29 mayo, 2017 Por Emiliano Galli

El Senado asumió en noviembre de 2016 un riesgo: darle media sanción a dos leyes que en esencia entrañaban beneficios fiscales –a través de regímenes de promoción y exenciones impositivas– a dos sectores largamente postergados como la marina mercante y la industria naval
sin haber tanteado la situación en Hacienda.

Con media victoria a cuestas, la presión pasaría a Diputados. Hubo un compromiso de tratarlo en el plenario de las comisiones. Pero no se dio quórum. En esta instancia, se filtró la voluntad del Ejecutivo de tratar el tema fiscal de manera integral, para toda la economía argentina, a través de una reforma fiscal.

Nuevamente, los planteos de los dos sectores menguantes de la economía argentina como el transporte fluvio-marítimo y la construcción naval, pecaron de extemporáneos.

El quid de los proyectos votados pasa no sólo por la reducción de aranceles a la incorporación de flota para tener juego, sino dotarlos además de una estructura impositiva acorde a la realidad de, al menos, la hidrovía Paraná-Paraguay. “No puede ser que un armador argentino pague más caro el combustible que yo”, reconoció Juan Carlos Muñoz Menna, referente de los armadores paraguayos, dueños de más del 90% del transporte en el río.

Julio González Insfrán, del Centro de Patrones y uno de los más comprometidos políticamente con la ley de marina mercante, le pidió una reunión al ministro Nicolás Dujovne la semana última, luego del traspié en Diputados. Se multiplicaron las reuniones, se insiste en tratar de lograr “la mejor ley posible” y se busca que sea por consenso.
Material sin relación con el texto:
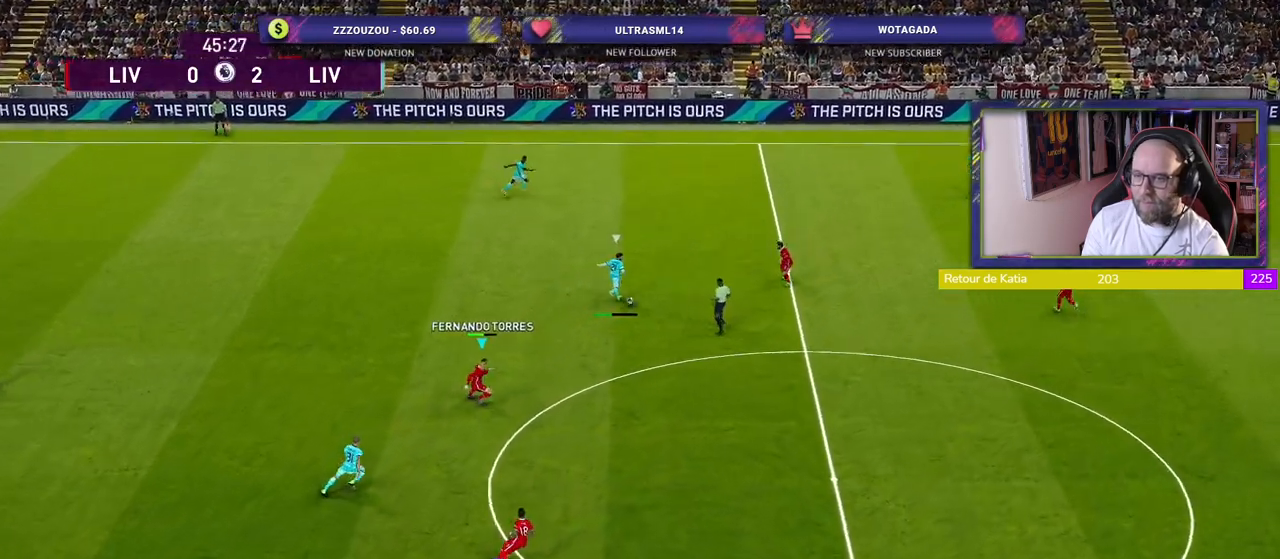
{"buttons": ["R2"], "left_stick": "up-right", "right_stick": "center", "events": [[100, "L1", "down"], [280, "L1", "up"], [300, "left_stick", "up-right"]]}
Pero, aún con una media sanción del Senado y la amenaza de “votarla tal como está” para obligar un veto presidencial, se está todavía muy lejos.

Desde el Gobierno reconocieron a TRADE que hay “mucho diálogo y mucho consenso”, y que éste está mejor encaminado “en la industria naval, donde se incorporó el instrumento de la hipoteca naval”. En
marina mercante todavía falta para el humo blanco.

Nuestra propuesta es reemplazar la promoción fiscal con una herramienta que no sea la exención, pero que logre el mismo impacto económico. Así, con el beneficios arancelario y este instrumento, el armador tendrá una reducción del costo operativo similar a la que hubiera obtenido con la eliminación del impuesto al combustible y la reducción del 60% de las cargas patronales”. “Los números están hechos y (la competencia en la hidrovía) podría darse”, aseguraron.

Muñoz Menna, como observador conocedor y no participante, mostró el bosque que no se está viendo: “En 2014 la hidrovía movió 10 millones de toneladas. En 2030, sólo la carga paraguaya operará 22 millones, a las que deberán sumarse 25 millones de Brasil y 10 millones de Bolivia”. Mucha demanda para no talar el árbol.

El tema está en elegir el árbol para talar.